Life is not an examination. It requires no preparation. It requires living. Living completely requires spontaneity. When you see a beautiful sunrise or a flower dance in the breeze or a child smile, you ideally don’t think of anything else – you just soak in the beauty of that moment. The moment you think of something else, you miss the moment itself! Then you are not being. You are not present. You are physically there. But mentally lost in worry, anxiety, guilt, anger, sorrow __ whatever. Bottomline: you have missed that moment! You have missed living it!

This is how we remain incomplete. This is how we miss living. Missing moment after moment after moment __ and often an entire lifetime! All our lives we prepare for a tomorrow and then for another one and then another. Or all our lives we cling on to a dead past, a memory, a guilt, a pain __ and we suffer endlessly.

I have nothing against theorists. But people who talk of karma and say that everything is ordained are encouraging, perhaps inadvertently and unintentionally, us to give up on living fully. Perhaps indeed everything is ordained. But to live the Life that is given, and not to suffer it, is still an intelligent choice we may like to exercise. You can’t be living in fear all the time. Then you are not living. You are dying. Of course, we all have to die one day when our physical presence ceases on this planet. But why die suffering a Life that has been given to us to enjoy, to live?

Here’s a simple perspective. Easy to understand. Simpler to practice. The reason we fear Life is because we have been taught to fear it. If you don’t study, you will fail. Fear. If you don’t go to work, you will lose your job, lose your income stream. Fear. If you don’t be loyal, you will lose the trust of people around you. Fear. Every action is being driven by fear of a consequence. That explains why we have not learned love to Life! If we were told to love learning, love knowledge, than merely get grades, we would have no fear. Then we would have been better at learning! If we were encouraged to love creating value, making a difference, work would become play. Then we would not fear or loathe work. If we were taught that loving is what living is all about relationships would have been far more meaningful and would not mean simply conforming to societal norms and frameworks.

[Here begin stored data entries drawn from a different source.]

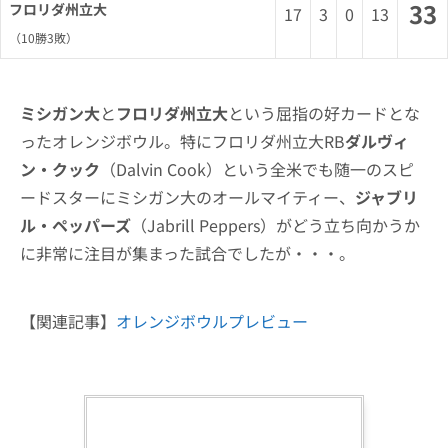
33
フロリダ州立大
17
3
0
13
（10勝3敗）
ミシガン大
と
フロリダ州立大
という屈指の好カードとな
ったオレンジボウル。特にフロリダ州立大RB
ダルヴィ
ン・クック
（Dalvin Cook）という全米でも随一のスピ
ードスターにミシガン大のオールマイティー、
ジャブリ
ル・ペッパーズ
（Jabrill Peppers）がどう立ち向かうか
に非常に注目が集まった試合でしたが・・・。
【関連記事】
オレンジボウルプレビュー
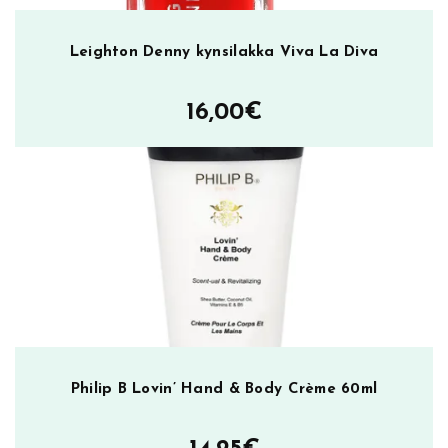
Leighton Denny kynsilakka Viva La Diva
16,00
€
Philip B Lovin’ Hand & Body Crème 60ml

To be sure, we complicate a rather simple Life by thinking too much, by whining, worrying, strategizing and analyzing. All this analysis creates paralysis, crippling us far more gruesomely than we even realize. That’s why we don’t see the beauty and magic in each moment, in each day. The moment we stop being incomplete and start living spontaneously, we will live and love__and not fear or hate__the Life we have been given!